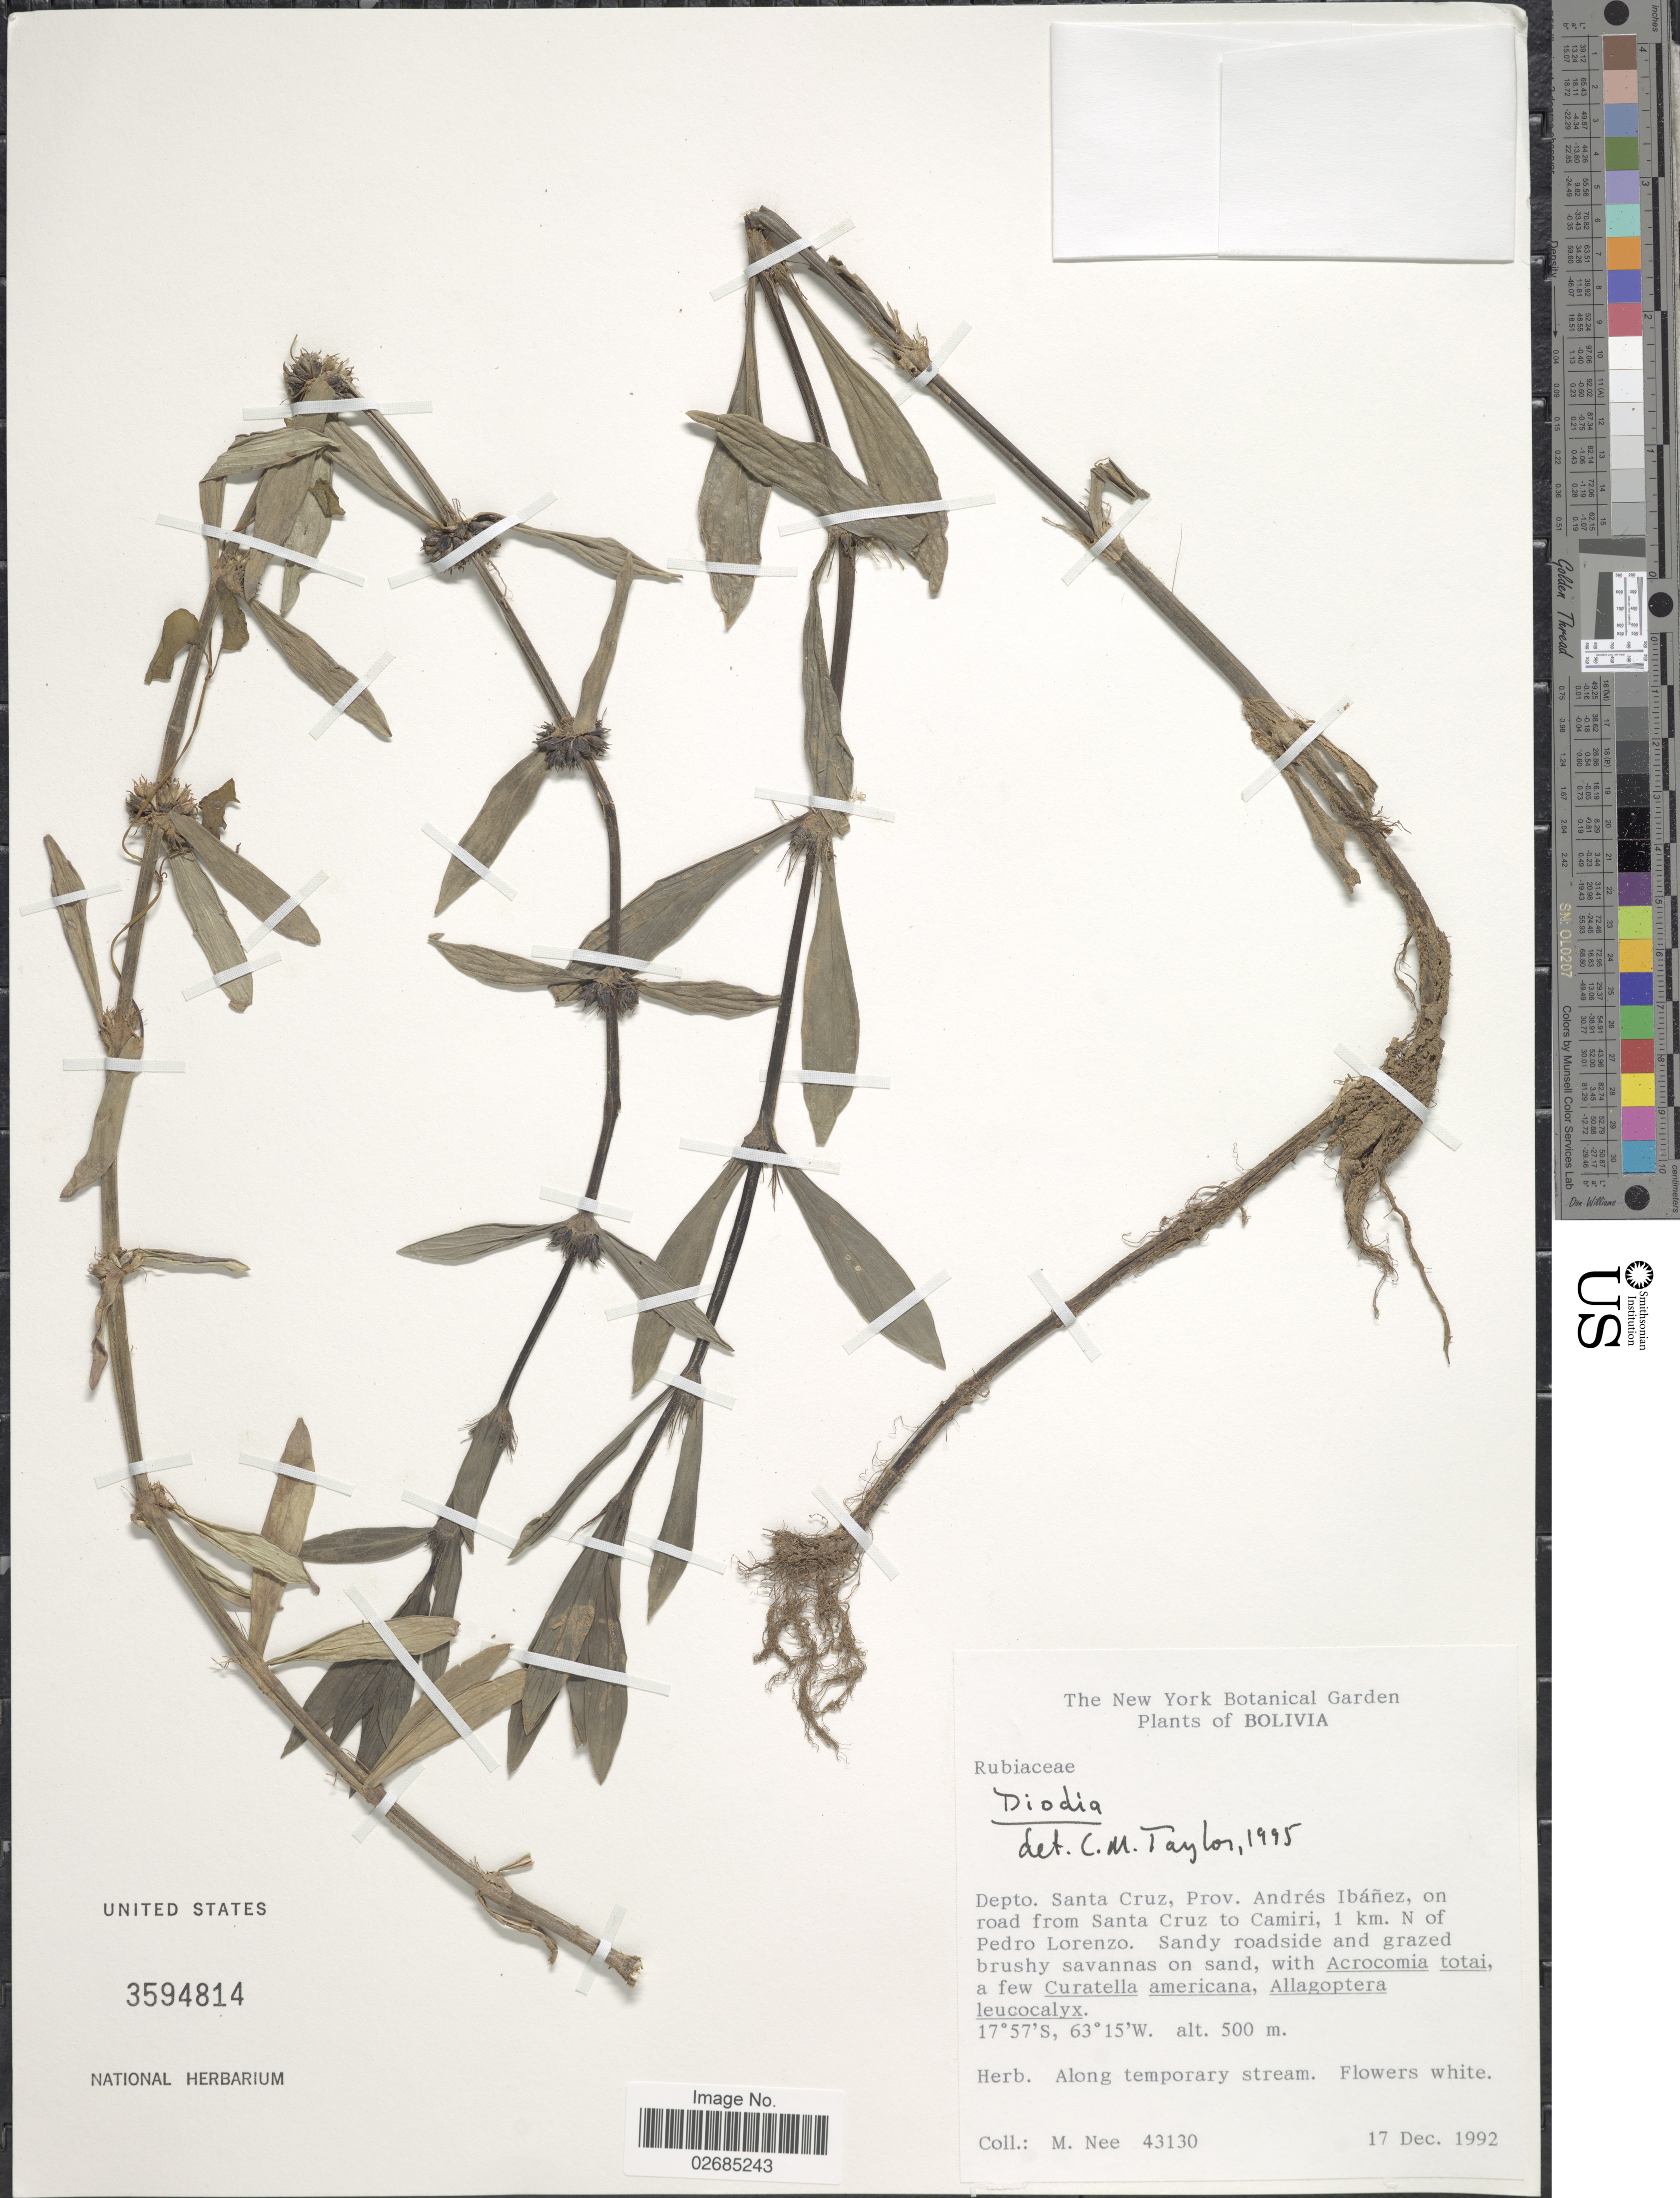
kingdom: Plantae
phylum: Tracheophyta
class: Magnoliopsida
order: Gentianales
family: Rubiaceae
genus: Diodia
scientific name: Diodia sp.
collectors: M. Nee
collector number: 43130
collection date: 1992-12-17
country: Bolivia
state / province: Santa Cruz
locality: Prov. Andres Ibanez, on road from Santa Cruz to Camiri, 1 km. N. of Pedro Lorenzo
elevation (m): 500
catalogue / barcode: US 3594814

========================================

— The problem —
Copy out every line of the rows above word for word, omitting the pictures.

— Full answer —
kingdom: Plantae
phylum: Tracheophyta
class: Magnoliopsida
order: Gentianales
family: Rubiaceae
genus: Diodia
scientific name: Diodia sp.
collectors: M. Nee
collector number: 43130
collection date: 1992-12-17
country: Bolivia
state / province: Santa Cruz
locality: Prov. Andres Ibanez, on road from Santa Cruz to Camiri, 1 km. N. of Pedro Lorenzo
elevation (m): 500
catalogue / barcode: US 3594814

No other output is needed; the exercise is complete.